Give again, word for word, every line in the entries below from the line with "Other parameters are" up to and including the line with "- **Accept**: application/json", and no other line.

★ ★ ★ ★ ★ ★ ★

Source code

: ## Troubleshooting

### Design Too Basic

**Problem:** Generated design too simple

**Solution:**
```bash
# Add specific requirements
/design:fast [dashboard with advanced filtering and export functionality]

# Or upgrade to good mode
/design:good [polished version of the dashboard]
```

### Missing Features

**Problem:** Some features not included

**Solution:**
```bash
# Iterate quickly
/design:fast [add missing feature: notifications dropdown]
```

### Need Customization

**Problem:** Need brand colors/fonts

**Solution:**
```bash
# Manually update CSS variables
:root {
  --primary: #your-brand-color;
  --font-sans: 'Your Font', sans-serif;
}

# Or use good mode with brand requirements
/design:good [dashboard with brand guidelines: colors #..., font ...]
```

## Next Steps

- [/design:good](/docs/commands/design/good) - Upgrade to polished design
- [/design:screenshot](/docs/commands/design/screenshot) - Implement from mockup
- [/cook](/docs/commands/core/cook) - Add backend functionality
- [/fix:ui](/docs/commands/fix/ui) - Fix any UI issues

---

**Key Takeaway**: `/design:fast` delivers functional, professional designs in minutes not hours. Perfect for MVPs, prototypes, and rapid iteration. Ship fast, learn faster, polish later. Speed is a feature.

★ ★ ★ ★ ★ ★ ★

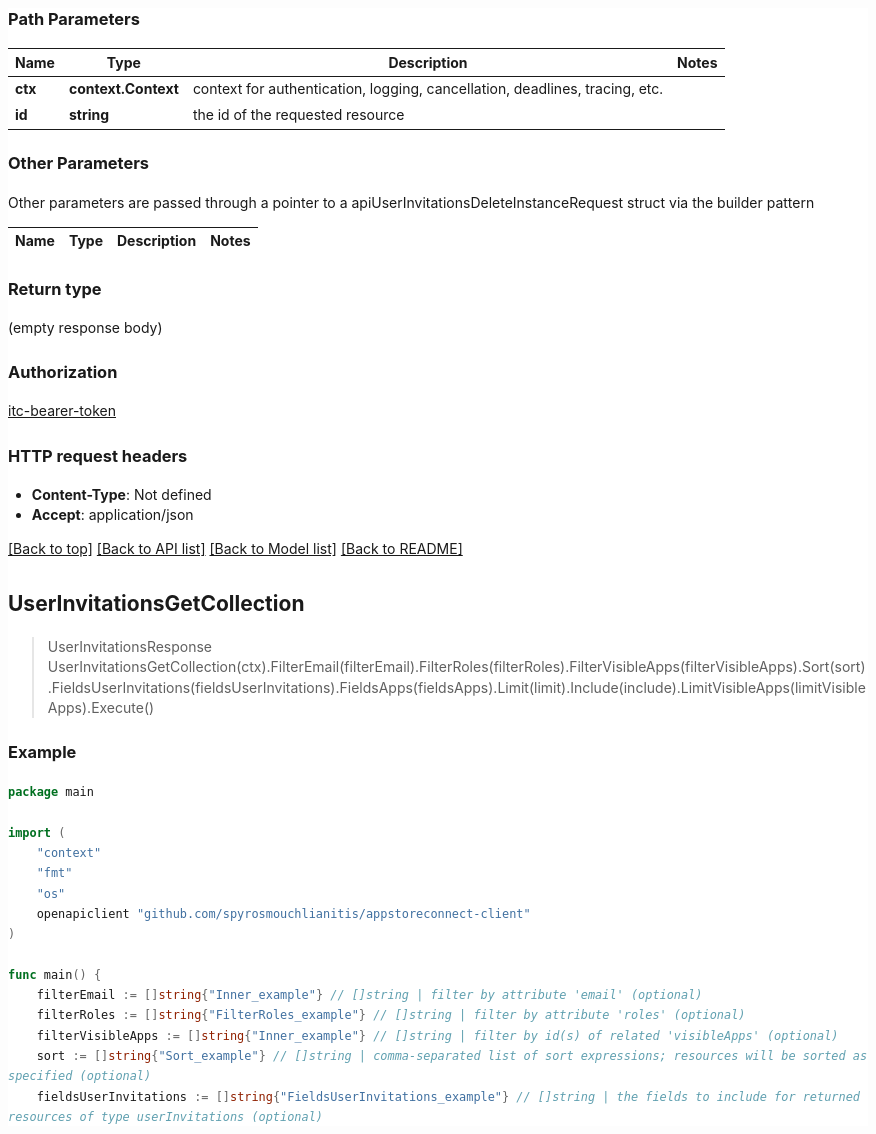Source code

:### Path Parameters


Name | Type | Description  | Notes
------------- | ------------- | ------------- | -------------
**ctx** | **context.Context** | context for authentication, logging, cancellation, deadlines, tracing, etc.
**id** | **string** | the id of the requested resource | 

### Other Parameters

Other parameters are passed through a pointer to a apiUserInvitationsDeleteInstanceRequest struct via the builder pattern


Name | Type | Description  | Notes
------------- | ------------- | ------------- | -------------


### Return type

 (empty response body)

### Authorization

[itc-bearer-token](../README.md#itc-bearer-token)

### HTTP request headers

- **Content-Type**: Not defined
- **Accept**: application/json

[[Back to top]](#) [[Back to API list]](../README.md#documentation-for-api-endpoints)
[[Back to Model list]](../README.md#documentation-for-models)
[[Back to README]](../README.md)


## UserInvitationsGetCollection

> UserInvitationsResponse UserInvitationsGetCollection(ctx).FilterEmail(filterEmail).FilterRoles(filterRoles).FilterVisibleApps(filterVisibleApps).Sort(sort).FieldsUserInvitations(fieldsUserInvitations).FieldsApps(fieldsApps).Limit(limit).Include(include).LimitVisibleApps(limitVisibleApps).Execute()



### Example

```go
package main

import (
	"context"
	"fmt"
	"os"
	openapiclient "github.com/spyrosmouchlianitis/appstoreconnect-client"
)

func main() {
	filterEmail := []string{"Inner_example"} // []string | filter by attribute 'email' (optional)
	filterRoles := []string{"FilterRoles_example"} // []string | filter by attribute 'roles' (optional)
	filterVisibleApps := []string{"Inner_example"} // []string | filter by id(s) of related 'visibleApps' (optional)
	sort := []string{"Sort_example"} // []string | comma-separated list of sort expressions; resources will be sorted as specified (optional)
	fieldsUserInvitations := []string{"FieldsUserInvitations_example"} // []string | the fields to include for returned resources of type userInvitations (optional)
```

★ ★ ★ ★ ★ ★ ★

*Task solution*
Other parameters are passed through a pointer to a apiUserInvitationsDeleteInstanceRequest struct via the builder pattern


Name | Type | Description  | Notes
------------- | ------------- | ------------- | -------------


### Return type

 (empty response body)

### Authorization

[itc-bearer-token](../README.md#itc-bearer-token)

### HTTP request headers

- **Content-Type**: Not defined
- **Accept**: application/json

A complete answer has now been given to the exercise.